== Supplied passage ==
Ethics education, now a core requirement in nearly all accounting curricula, is structured through regulatory agencies and influenced by codified standards. The National Association of State Boards of accountancy (NASBA) provides guidance to state boards of accountancy about the proper education requirements for CPA candidates and the American Institute of Certified Public Accountants (AICPA) plays a major part as well, due to their role in determining the content of the Uniform CPA Examination.   There is a growing condemnation of ethics education for being couched in philosophy rather than considered at the practical business level[iv], and criticized because it takes a “one size fits all” approach by being based upon the codified structure of the AICPA Code of Professional Conduct (see endnote iii).

A study published in Issues in Accounting Education[v] found that  the context in which an ethical dilemma is considered is paramount, and that accounting students are not able to flexibly transfer their ethics knowledge into different contexts.  The study suggests that when the students learn about ethical dilemmas in the context of codification, they then view all problems through the lens of codified ethical principles.  These findings are consistent with the suggestion from other research that the “one size fits all” approach to ethics education may not provide the decision-making skills required for the real world[vi].  Another study examined the effectiveness of a capstone course on professional responsibility required for seniors in accounting[vii].  This study showed that fewer students found a dubious accounting adjustment to be unethical than before they took the course.  The authors suggested that perhaps this was because the students were exposed to so many scandals they perceived it to be common.  This same study indicated that the use of case analyses did not develop a “sense of moral obligation” or “abilities needed to deal with ethical conflicts or dilemmas”; supporting the notion that context is critical to judgment processes.

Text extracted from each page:
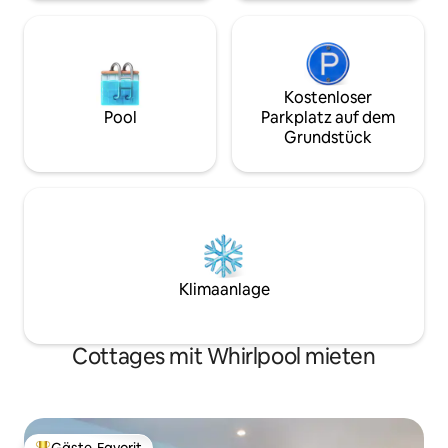
Mahlzeit benötigt werden. Der
mindestens 3 Näc
Außenbereich verfügt über eine
Feuerstelle, einen Grill, einen Esstisch
und Hängematten.
Kostenloser
Pool
Parkplatz auf dem
Grundstück
Klimaanlage
Cottages mit Whirlpool mieten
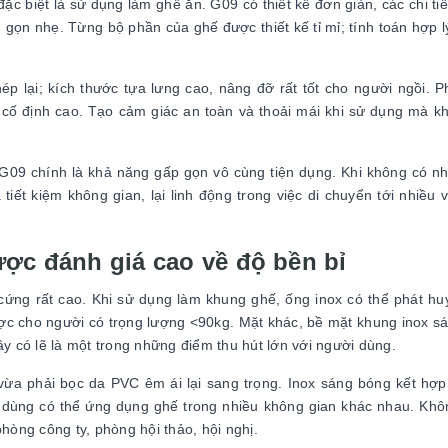
c biệt là sử dụng làm ghế ăn. G09 có thiết kế đơn giản, các chi tiế
 gọn nhẹ. Từng bộ phần của ghế được thiết kế tỉ mỉ; tính toán hợp l
p lại; kích thước tựa lưng cao, nâng đỡ rất tốt cho người ngồi. 
nh cố định cao. Tạo cảm giác an toàn và thoải mái khi sử dụng mà 
G09 chính là khả năng gấp gọn vô cùng tiện dụng. Khi không có n
iết kiệm không gian, lại linh động trong việc di chuyển tới nhiều vị
ợc đánh giá cao về độ bền bỉ
ộ cứng rất cao. Khi sử dụng làm khung ghế, ống inox có thể phát hu
ợc cho người có trọng lượng <90kg. Mặt khác, bề mặt khung inox s
Đây có lẽ là một trong những điểm thu hút lớn với người dùng.
a phải bọc da PVC êm ái lại sang trọng. Inox sáng bóng kết hợp
i dùng có thể ứng dụng ghế trong nhiều không gian khác nhau. Khô
hòng công ty, phòng hội thảo, hội nghị.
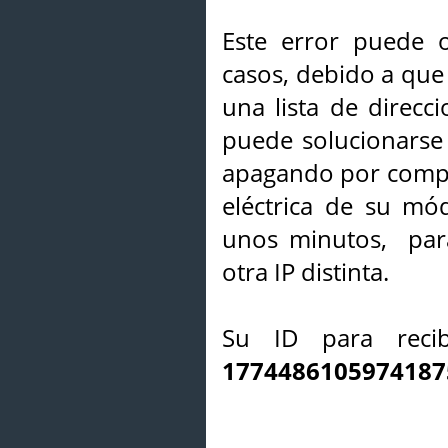
Este error puede o
casos, debido a que 
una lista de direcci
puede solucionarse s
apagando por compl
eléctrica de su mó
unos minutos, par
otra IP distinta.
Su ID para recib
1774486105974187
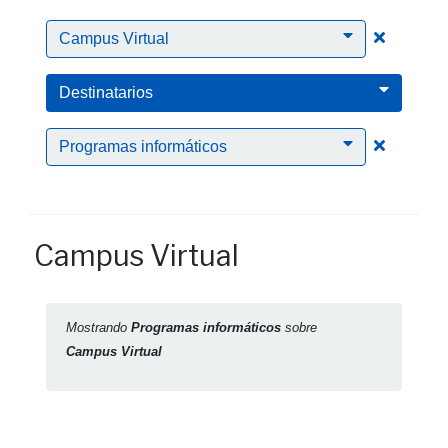
Clic para
Campus Virtual
Destinatarios
Clic para
Programas informáticos
Campus Virtual
Mostrando
Programas informáticos
sobre
Campus Virtual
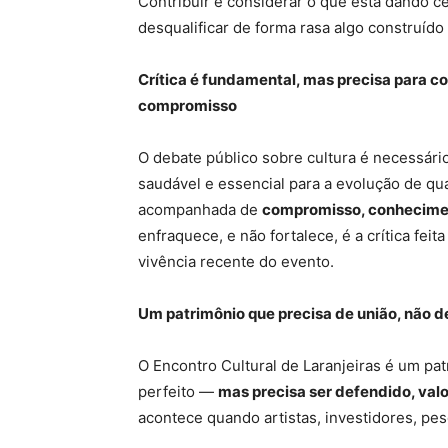
Contribuir é considerar o que está dando c
desqualificar de forma rasa algo construído
Crítica é fundamental, mas precisa para 
compromisso
O debate público sobre cultura é necessário.
saudável e essencial para a evolução de qu
acompanhada de
compromisso, conhecimen
enfraquece, e não fortalece, é a crítica fei
vivência recente do evento.
Um patrimônio que precisa de união, não d
O Encontro Cultural de Laranjeiras é um pat
perfeito —
mas precisa ser defendido, val
acontece quando artistas, investidores, p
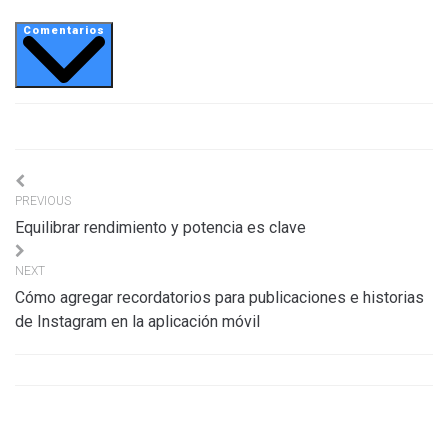
Comentarios
Navigation
PREVIOUS
de
Equilibrar rendimiento y potencia es clave
l’article
NEXT
Cómo agregar recordatorios para publicaciones e historias
de Instagram en la aplicación móvil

== Exercise instructions ==
Retype the passage on accounting ethics education between "Ethics education, now" and "(see endnote iii).", inclusive. The material has no connection to the passage on ethics education in accounting.

== Solution below ==
Ethics education, now a core requirement in nearly all accounting curricula, is structured through regulatory agencies and influenced by codified standards. The National Association of State Boards of accountancy (NASBA) provides guidance to state boards of accountancy about the proper education requirements for CPA candidates and the American Institute of Certified Public Accountants (AICPA) plays a major part as well, due to their role in determining the content of the Uniform CPA Examination.   There is a growing condemnation of ethics education for being couched in philosophy rather than considered at the practical business level[iv], and criticized because it takes a “one size fits all” approach by being based upon the codified structure of the AICPA Code of Professional Conduct (see endnote iii).